As the shock of the siege has worn off during the past few weeks, Algerian officials are now focused on reassuring Western oil companies that their country is still safe enough to drill in. While only a handful of the 32 attackers were Algerian, the operation was masterminded by Mokhtar Belmokhtar, the Algerian head of a splinter group that broke away last December from al-Qaeda in the Islamic Maghreb (AQIM), which is now on the run in northern Mali, across Algeria’s borders.

Yousfi told TIME that a major security review was underway, aimed at tightening measures across the country and involving military directly in protecting oil and gas facilities, whose production contributes 98% of Algeria’s exports, and most of its GDP. “We have called all our security services to review the security around these sites, everywhere in the country,” Yousfi said. “Very tough measures will be taken, some of them immediately and others we are in the process of doing.” While Yousfi declined to specific exact new measures, he said, “our security services and military people are going to participate very actively in this security of our sites everywhere, in the North, in the South, everywhere, not only on the borders.” He said the new measures would be implemented “within one or two weeks, maximum.”

It is not clear whether that will be enough to reassure big oil companies, which have holed up in recent weeks assessing their risk in Algeria. “The biggest concern is that this would inspire copy-cat incidents on a smaller scale,” says Geoff Porter, CEO of North Africa Risk Consulting, Inc. in New York, which specializes in energy security.
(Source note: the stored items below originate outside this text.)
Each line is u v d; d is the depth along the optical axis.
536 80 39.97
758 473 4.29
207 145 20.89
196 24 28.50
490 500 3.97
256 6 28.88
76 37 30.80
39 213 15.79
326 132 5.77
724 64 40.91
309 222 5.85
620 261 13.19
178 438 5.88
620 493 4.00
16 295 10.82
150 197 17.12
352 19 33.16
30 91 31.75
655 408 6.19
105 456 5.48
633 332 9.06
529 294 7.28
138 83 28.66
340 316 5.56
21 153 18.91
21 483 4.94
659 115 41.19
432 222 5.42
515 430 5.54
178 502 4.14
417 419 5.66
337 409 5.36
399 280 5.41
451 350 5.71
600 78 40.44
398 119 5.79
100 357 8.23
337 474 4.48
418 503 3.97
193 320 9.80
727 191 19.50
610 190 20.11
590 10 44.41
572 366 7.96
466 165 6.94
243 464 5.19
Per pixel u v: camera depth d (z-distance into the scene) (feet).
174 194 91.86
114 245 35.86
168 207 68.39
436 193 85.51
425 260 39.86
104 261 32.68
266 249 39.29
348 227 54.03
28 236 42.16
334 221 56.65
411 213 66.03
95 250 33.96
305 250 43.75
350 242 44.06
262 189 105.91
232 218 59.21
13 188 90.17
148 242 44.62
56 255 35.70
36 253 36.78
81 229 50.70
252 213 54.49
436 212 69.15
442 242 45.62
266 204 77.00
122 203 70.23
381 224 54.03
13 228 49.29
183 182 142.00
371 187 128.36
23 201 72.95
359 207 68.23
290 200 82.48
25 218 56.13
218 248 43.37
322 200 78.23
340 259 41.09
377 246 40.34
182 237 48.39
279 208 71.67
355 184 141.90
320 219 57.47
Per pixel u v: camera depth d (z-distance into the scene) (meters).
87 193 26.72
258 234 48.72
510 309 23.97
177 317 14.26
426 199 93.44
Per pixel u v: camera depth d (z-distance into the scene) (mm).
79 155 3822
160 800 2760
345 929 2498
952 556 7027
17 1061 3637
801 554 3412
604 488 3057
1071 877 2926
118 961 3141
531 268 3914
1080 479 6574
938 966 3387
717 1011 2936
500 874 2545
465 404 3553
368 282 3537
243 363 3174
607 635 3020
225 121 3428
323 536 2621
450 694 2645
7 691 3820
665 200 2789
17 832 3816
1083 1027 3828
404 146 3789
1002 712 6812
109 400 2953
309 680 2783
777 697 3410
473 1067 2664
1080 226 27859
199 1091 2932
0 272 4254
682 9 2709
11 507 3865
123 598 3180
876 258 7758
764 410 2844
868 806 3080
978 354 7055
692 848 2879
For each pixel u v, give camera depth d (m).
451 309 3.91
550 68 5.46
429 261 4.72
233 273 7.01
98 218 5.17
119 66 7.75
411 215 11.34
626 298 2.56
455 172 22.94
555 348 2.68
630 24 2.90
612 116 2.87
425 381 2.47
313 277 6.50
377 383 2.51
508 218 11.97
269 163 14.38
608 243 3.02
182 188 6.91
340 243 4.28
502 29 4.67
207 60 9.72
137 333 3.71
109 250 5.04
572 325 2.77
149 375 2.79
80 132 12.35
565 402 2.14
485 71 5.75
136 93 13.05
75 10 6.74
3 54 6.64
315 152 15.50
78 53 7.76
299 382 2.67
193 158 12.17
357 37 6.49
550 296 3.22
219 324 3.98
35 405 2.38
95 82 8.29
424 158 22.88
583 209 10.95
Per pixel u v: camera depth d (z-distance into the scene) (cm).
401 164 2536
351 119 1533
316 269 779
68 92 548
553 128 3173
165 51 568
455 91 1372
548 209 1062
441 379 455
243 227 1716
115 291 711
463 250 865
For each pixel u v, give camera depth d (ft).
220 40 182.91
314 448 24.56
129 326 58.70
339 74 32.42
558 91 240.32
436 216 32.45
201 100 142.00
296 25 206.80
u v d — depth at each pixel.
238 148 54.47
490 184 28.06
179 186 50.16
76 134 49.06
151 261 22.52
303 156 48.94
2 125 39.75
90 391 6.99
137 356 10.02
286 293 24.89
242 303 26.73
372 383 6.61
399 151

Still, he said that oil companies in no way blame Algeria for the attack, believing that it was the result of a tragic set of circumstances involving the deep turmoil in neighboring countries.

Three weeks ago, Porter held a round-table discussion in Houston about the Algerian attack, with officials from BP, ExxonMobil, Royal Dutch Shell and three other oil companies, all of which are involved in the country or are weighing new projects there. “The feeling was that something on this scale was not likely to be repeated,” Porter says, speaking by phone from New York. “The trouble is, the international oil companies do not need something on this scale to be scared. They just need the possibility of one of their employees being killed to be scared.”

In his interview with TIME, Yousfi says Algerian officials plan their own discussions with Western oil companies, in order to discuss tighter security and to coordinate their plans. But he ruled out one possibility: allowing oil companies to add their own private armed security at the sites. “This is a question of sovereignty, no sovereign country would allow that,” Yousfi said. “It might be more dangerous for everyone when they know that there are foreigners with arms, they might be targets.” With more military and security forces on site, he says, Algeria should be able to reassure companies about operating here. “We want them to be comfortable working in this country, and to feel safe.”